Fuimos programados por lo que hemos oído de otras personas y también por lo que hemos hablado, ya que nuestro cerebro escucha intensamente lo que nosotros mismos decimos.
Lo que oímos y lo que hablamos influye en lo que pensamos y en lo que hacemos. Cada palabra es un impacto que marca a quienes la escuchan. Los especialistas insisten en decir que esta influencia es particularmente fuerte durante los dos primeros años de vida de un niño. Dado que esta etapa es la más permeable para la formación de la personalidad, la familia debe ser consciente de la importancia de todo lo que se le dice al bebé, incluido lo que se dice “sin palabras” pero sí con gestos, con tonos y con actitudes.
Importa también estar atentos a lo que permitimos que nuestros hijos reciban y escuchen desde el entorno general: medios de comunicación, contacto con otras personas, etc. Todos estos mensajes programan la personalidad infantil, la imagen que se forman de sí mismos y determinan en gran medida, sus relaciones interpersonales.
Ya desde el embarazo y durante los primeros años de vida, los padres pueden crear, a través del lenguaje, las condiciones para que los bebes y los niños vayan forjando su capacidad de dar y recibir afecto, de expresarse, de manifestar sus sentimientos. De la misma manera, la familia puede motivar, estimular la auto-estima, mostrar los modos de manejar adecuadamente las situaciones y los problemas, regular los niveles de frustración y desarrollar la capacidad para reponerse frente a las dificultades.

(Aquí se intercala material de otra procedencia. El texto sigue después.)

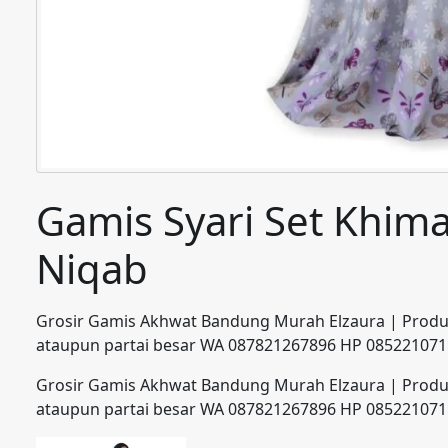
Gamis Syari Set Khim
Niqab
Grosir Gamis Akhwat Bandung Murah Elzaura | Produs
ataupun partai besar WA 087821267896 HP 08522107
Grosir Gamis Akhwat Bandung Murah Elzaura | Produs
ataupun partai besar WA 087821267896 HP 08522107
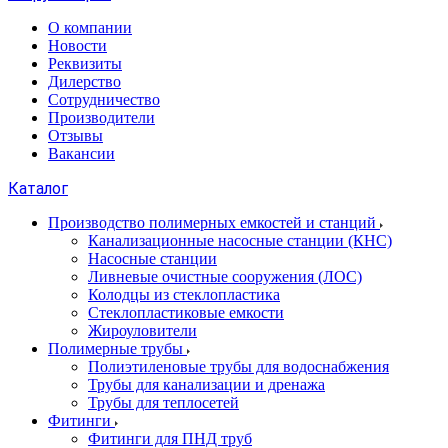
О компании
Новости
Реквизиты
Дилерство
Сотрудничество
Производители
Отзывы
Вакансии
Каталог
Производство полимерных емкостей и станций
Канализационные насосные станции (КНС)
Насосные станции
Ливневые очистные сооружения (ЛОС)
Колодцы из стеклопластика
Стеклопластиковые емкости
Жироуловители
Полимерные трубы
Полиэтиленовые трубы для водоснабжения
Трубы для канализации и дренажа
Трубы для теплосетей
Фитинги
Фитинги для ПНД труб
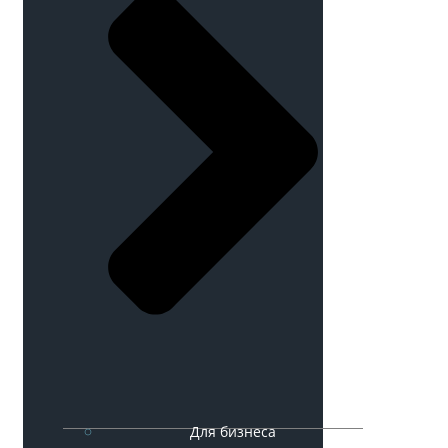
Для бизнеса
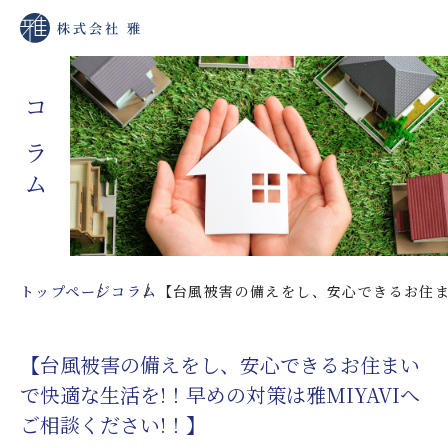
コラム
トップページ
コラム
【台風被害の備えをし、安心できるお住まい
【台風被害の備えをし、安心できるお住まい
で快適な生活を!！早めの対策は雅MIYAVIへ
ご相談ください!！】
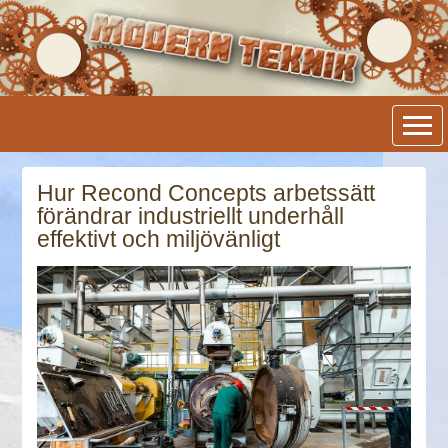
Modern Teknik
Hur Recond Concepts arbetssätt
förändrar industriellt underhåll
effektivt och miljövänligt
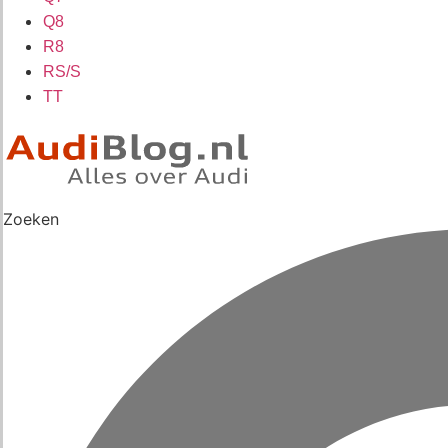
Q8
R8
RS/S
TT
Zoeken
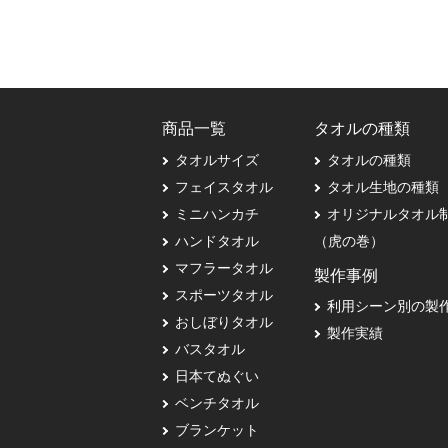
商品一覧
タオルの種類
タオルサイズ
タオルの種類
フェイスタオル
タオル生地の種類
ミニハンカチ
オリジナルタオル
ハンドタオル
（虎の巻）
マフラータオル
製作事例
スポーツタオル
利用シーン別の製
おしぼりタオル
製作実績
バスタオル
日本てぬぐい
ベンチタオル
ブランケット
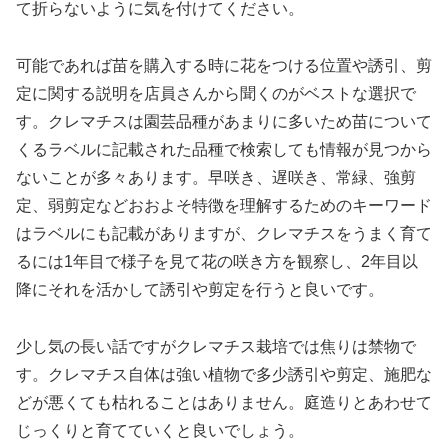
て折らないように気を付けてください。
可能であれば苗を購入する時に花をつける位置や誘引、剪
定に関する説明を店員さんから聞くのがベストな選択で
す。クレマチスは園芸品種があまりに多いため苗について
くるラベルに記載された品種で検索しても情報が見つから
ないことが多々あります。早咲き、遅咲き、常緑、強剪
定、弱剪定などおおよそ特徴を理解するためのキーワード
はラベルにも記載がありますが、クレマチスをうまく育て
るには1年目で様子を見て花の咲き方を観察し、2年目以
降にそれを活かして誘引や剪定を行うと良いです。
少し気の長い話ですがクレマチス栽培では焦りは禁物で
す。クレマチス自体は強い植物で多少誘引や剪定、施肥な
どが悪くても枯れることはありません。庭造りとあわせて
じっくりと育てていくと良いでしょう。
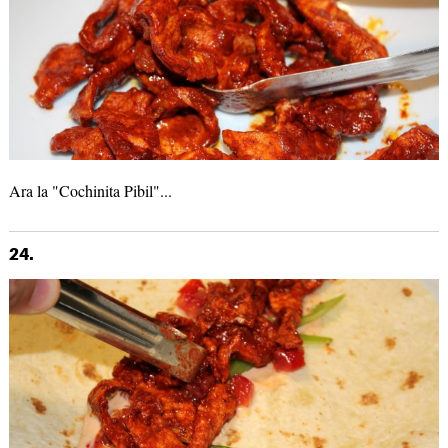
Ara la "Cochinita Pibil"...
24.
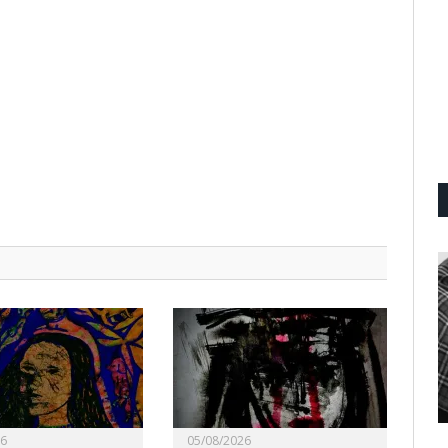
26
05/08/2026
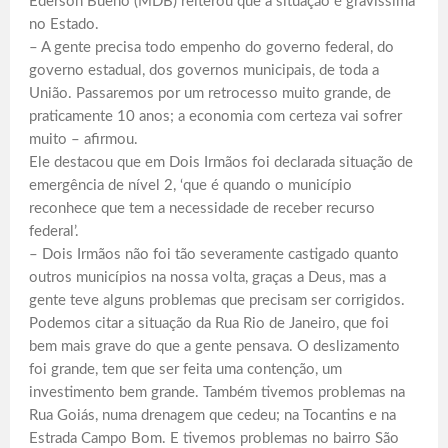
Ederson Bueno (MDB) reiterou que a situação é gravíssima
no Estado.
– A gente precisa todo empenho do governo federal, do
governo estadual, dos governos municipais, de toda a
União. Passaremos por um retrocesso muito grande, de
praticamente 10 anos; a economia com certeza vai sofrer
muito – afirmou.
Ele destacou que em Dois Irmãos foi declarada situação de
emergência de nível 2, ‘que é quando o município
reconhece que tem a necessidade de receber recurso
federal’.
– Dois Irmãos não foi tão severamente castigado quanto
outros municípios na nossa volta, graças a Deus, mas a
gente teve alguns problemas que precisam ser corrigidos.
Podemos citar a situação da Rua Rio de Janeiro, que foi
bem mais grave do que a gente pensava. O deslizamento
foi grande, tem que ser feita uma contenção, um
investimento bem grande. Também tivemos problemas na
Rua Goiás, numa drenagem que cedeu; na Tocantins e na
Estrada Campo Bom. E tivemos problemas no bairro São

Naturalmente que para poder hacerlo, es necesario que los propios padres puedan dar ejemplo de actitudes y respuestas sanas, porque no se trata solamente de discursos hablados... También los adultos pueden modificar su PNL, logrando optimizar sus enfoques personales sobre su vida, sus logros y sus metas, convirtiéndose en los más reales modelos para sus hijos.
Tiempo y oportunidad, relación íntima a través del juego y los diálogos afectivos, un ambiente de confianza y ternura... ese legado de momentos de comunicación nutrirá a nuestros hijos para transitar un proceso de desarrollo feliz.